De Libische regering van eenheidsregering (GNA) is in de strijd met ISIS-Libië afhankelijk van de steun van milities en legereenheden. Thans zijn enkele militieverbanden uit naam van de GNA de strijd met ISIS-Libië in de centrale kustregio rondom de plaats Sirte aangegaan. Deze milities hebben de afgelopen weken successen geboekt bij deze operaties en hebben ISIS-Libië teruggedrongen tot het centrum van Sirte. De aansturing vanuit de GNA is beperkt en nog onvoldoende. De eenheden van het aan het House of Representatives-gelieerde Libische nationale leger (LNA) die zich in een aantal plaatsen ten oosten van Sirte hebben gepositioneerd, erkennen de GNA niet en coördineren hun operaties niet met anti-ISIS operaties van de militieverbanden.

Vraag 36

Kan bevestigd worden dat illegale medische klinieken nabij de Syrische grens in Turkije strijders van de Syrische oppositie behandelen?

Antwoord vraag 36

Het kabinet is op de hoogte van de berichten hierover, maar beschikt op dit moment niet over eigenstandige informatie over de situatie.

Vraag 37

Welke rol spelen sjiitische milities in de strijd om Fallujah?

Antwoord vraag 37

De in deze omgeving aanwezige sjiitische milities beperken hun activiteiten vooralsnog tot het buitengebied rondom Fallujah. In beginsel zullen zij geen rol vervullen bij de herovering van delen van de stad.

Vraag 38

Welke rol spelen soenitische milities in de strijd om Fallujah?

Antwoord vraag 38

Soennitische milities vervullen een ondersteunende rol bij de operatie voor de herovering van Fallujah. Daarna moeten zij zorg dragen voor de openbare orde.

Vraag 39

Hoe beoordeelt u de beschuldigingen van de Koning van Jordanië (http://www.middleeasteye.net/news/jordans-king-accuses-turkey-sending-terrorists-europe-1687591648) dat Turkije – terroristen richting Europa exporteert – gelooft in een radicaal-islamitische oplossing voor de regio – strategisch niet aan onze kant staat in de strijd tegen ISIS – jihadistische groeperingen steunt in Syrië, Libië en Somalië – buitenlandse jihadisten richting Syrië laat reizen? Bent u bereid de vele beschuldigingen en bewijzen over de dubieuze rol van Turkije eindelijk eens serieus te nemen?

Vraag 40

Waarom gaat u wederom niet in op de vele bewijzen voor steun van Turkije aan ISIS? In hoeverre wordt u onder druk gezet door de migratiedeal en durft u geen antwoord te geven op vele vragen vanuit de Kamer?

Vraag 41

Klopt het dat vrijwel alle jihadisten die afreizen naar ISIS-gebied dit via een ca. 90 kilometer brede grensstrook doen tussen Turkije en gebied dat in handen is van ISIS? Zo ja, hoe beoordeelt u dit en vindt u uw eigen antwoorden nog geloofwaardig dat dit grensgebied «poreus» en de situatie «complex» zou zijn?

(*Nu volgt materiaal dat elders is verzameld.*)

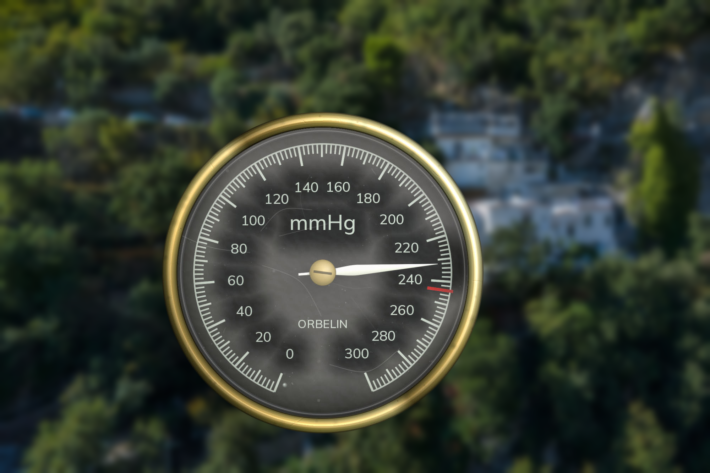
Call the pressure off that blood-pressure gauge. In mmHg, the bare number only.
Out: 232
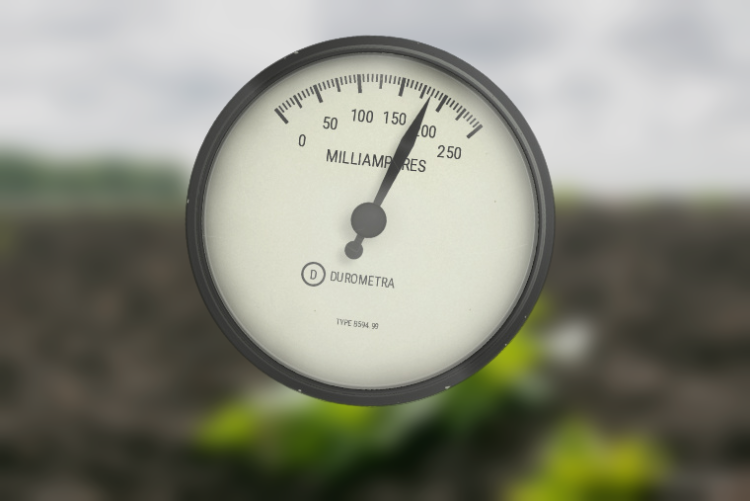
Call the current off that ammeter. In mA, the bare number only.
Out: 185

Antwoord op vragen 39, 40 en 41

Zoals eerder aan uw Kamer gemeld, is het kabinet bekend met de berichten over vermeende Turkse steun, op verschillende manieren, aan jihadistische organisaties. Zoals eveneens eerder meegedeeld, is de situatie aan de Turkse grens complex. De samenstelling van gewapende groeperingen is fluïde en verandert continu. Het valt in dit diffuse beeld niet uit te sluiten dat vanaf Turks grondgebied steun wordt verleend aan groeperingen die jihadistische uitgangspunten of -wortels hebben.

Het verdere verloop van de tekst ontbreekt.